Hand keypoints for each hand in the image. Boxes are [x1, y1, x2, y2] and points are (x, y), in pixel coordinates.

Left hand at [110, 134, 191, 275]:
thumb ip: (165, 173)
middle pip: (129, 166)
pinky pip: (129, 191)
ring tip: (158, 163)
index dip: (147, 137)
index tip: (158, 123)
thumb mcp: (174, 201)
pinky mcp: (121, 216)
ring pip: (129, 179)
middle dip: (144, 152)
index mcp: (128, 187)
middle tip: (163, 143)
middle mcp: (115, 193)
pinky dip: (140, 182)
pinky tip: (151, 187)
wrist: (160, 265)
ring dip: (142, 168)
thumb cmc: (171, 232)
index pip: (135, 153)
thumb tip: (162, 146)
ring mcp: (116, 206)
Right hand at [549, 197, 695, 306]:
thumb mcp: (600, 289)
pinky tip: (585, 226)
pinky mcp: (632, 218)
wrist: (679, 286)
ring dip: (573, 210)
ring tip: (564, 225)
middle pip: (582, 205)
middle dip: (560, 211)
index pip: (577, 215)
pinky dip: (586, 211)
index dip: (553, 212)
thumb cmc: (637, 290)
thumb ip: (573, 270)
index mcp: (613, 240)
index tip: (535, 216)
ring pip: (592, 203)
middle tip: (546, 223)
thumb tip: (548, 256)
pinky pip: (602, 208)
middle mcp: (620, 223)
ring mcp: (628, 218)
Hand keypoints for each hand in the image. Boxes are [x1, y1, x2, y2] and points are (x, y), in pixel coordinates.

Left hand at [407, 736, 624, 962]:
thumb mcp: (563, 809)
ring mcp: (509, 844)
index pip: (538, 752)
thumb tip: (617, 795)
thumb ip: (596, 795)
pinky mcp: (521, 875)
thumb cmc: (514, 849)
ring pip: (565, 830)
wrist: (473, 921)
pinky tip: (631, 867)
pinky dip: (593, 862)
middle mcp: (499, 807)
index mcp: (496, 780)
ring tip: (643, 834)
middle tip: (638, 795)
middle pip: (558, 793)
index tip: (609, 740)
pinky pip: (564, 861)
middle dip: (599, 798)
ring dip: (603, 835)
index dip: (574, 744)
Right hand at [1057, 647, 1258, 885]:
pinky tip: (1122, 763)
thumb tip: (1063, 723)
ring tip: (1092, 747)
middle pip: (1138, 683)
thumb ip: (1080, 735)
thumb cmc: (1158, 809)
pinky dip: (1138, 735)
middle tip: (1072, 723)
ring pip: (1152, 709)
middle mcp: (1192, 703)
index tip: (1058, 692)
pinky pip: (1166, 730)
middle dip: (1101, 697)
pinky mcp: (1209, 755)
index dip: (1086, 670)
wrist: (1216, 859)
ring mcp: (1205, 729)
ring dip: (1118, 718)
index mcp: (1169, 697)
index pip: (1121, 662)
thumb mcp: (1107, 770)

#### What to produce
Reproduce each entry exactly, leaving out nothing.

#### Problem solution
Hand keypoints for each hand in the image. Boxes are [x1, y1, x2, y2] and points are (x, y), in pixel coordinates.

Left hand at [110, 134, 191, 275]:
thumb ip: (165, 173)
middle pip: (129, 166)
pinky pip: (129, 191)
ring tip: (158, 163)
index dip: (147, 137)
index tip: (158, 123)
thumb mcp: (174, 201)
pinky mcp: (121, 216)
ring pip: (129, 179)
middle dip: (144, 152)
index mcp: (128, 187)
middle tip: (163, 143)
middle mcp: (115, 193)
pinky dip: (140, 182)
pinky tip: (151, 187)
wrist: (160, 265)
ring dip: (142, 168)
thumb cmc: (171, 232)
index pip: (135, 153)
thumb tip: (162, 146)
ring mcp: (116, 206)
Right hand at [549, 197, 695, 306]:
thumb mcp: (600, 289)
pinky tip: (585, 226)
pinky mcp: (632, 218)
wrist: (679, 286)
ring dip: (573, 210)
ring tip: (564, 225)
middle pip: (582, 205)
middle dip: (560, 211)
index pip: (577, 215)
pinky dip: (586, 211)
index dip: (553, 212)
thumb cmc: (637, 290)
thumb ip: (573, 270)
index mcp: (613, 240)
index tip: (535, 216)
ring pip: (592, 203)
middle tip: (546, 223)
thumb tip: (548, 256)
pinky pip: (602, 208)
middle mcp: (620, 223)
ring mcp: (628, 218)
Hand keypoints for each hand in the image. Boxes are [x1, y1, x2, y2] and points are (x, y), in pixel coordinates.

Left hand at [407, 736, 624, 962]:
thumb mcp: (563, 809)
ring mcp: (509, 844)
index pip: (538, 752)
thumb tip: (617, 795)
thumb ip: (596, 795)
pinky mcp: (521, 875)
thumb cmc: (514, 849)
ring pip: (565, 830)
wrist: (473, 921)
pinky tip: (631, 867)
pinky dip: (593, 862)
middle mcp: (499, 807)
index mcp: (496, 780)
ring tip: (643, 834)
middle tip: (638, 795)
middle pip: (558, 793)
index tip: (609, 740)
pinky pip: (564, 861)
middle dip: (599, 798)
ring dip: (603, 835)
index dip: (574, 744)
Right hand at [1057, 647, 1258, 885]:
pinky tip: (1122, 763)
thumb tip: (1063, 723)
ring tip: (1092, 747)
middle pip: (1138, 683)
thumb ip: (1080, 735)
thumb cmc: (1158, 809)
pinky dip: (1138, 735)
middle tip: (1072, 723)
ring pip: (1152, 709)
middle mcp: (1192, 703)
index tip: (1058, 692)
pinky pip: (1166, 730)
middle dip: (1101, 697)
pinky mcp: (1209, 755)
index dip: (1086, 670)
wrist: (1216, 859)
ring mcp: (1205, 729)
ring dip: (1118, 718)
index mcp: (1169, 697)
index pip: (1121, 662)
thumb mcp: (1107, 770)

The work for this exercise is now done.